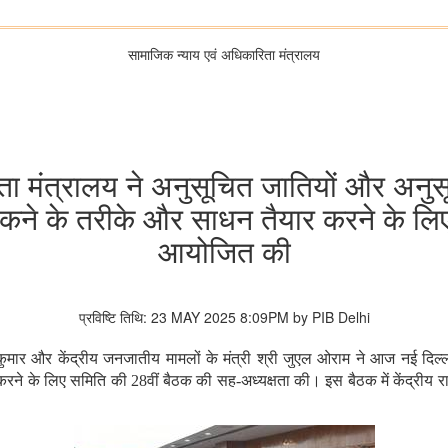
सामाजिक न्‍याय एवं अधिकारिता मंत्रालय
 मंत्रालय ने अनुसूचित जातियों और अनुसू
ोकने के तरीके और साधन तैयार करने के लि
आयोजित की
प्रविष्टि तिथि: 23 MAY 2025 8:09PM by PIB Delhi
द्र कुमार और केंद्रीय जनजातीय मामलों के मंत्री श्री जुएल ओराम ने आज नई दिल
े के लिए समिति की 28वीं बैठक की सह-अध्यक्षता की। इस बैठक में केंद्रीय राज्य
--
- Try it:
Keep the pictures out and print all the records exactly as they are.

- Your response:
सामाजिक न्‍याय एवं अधिकारिता मंत्रालय
 मंत्रालय ने अनुसूचित जातियों और अनुसू
ोकने के तरीके और साधन तैयार करने के लि
आयोजित की
प्रविष्टि तिथि: 23 MAY 2025 8:09PM by PIB Delhi
द्र कुमार और केंद्रीय जनजातीय मामलों के मंत्री श्री जुएल ओराम ने आज नई दिल
े के लिए समिति की 28वीं बैठक की सह-अध्यक्षता की। इस बैठक में केंद्रीय राज्य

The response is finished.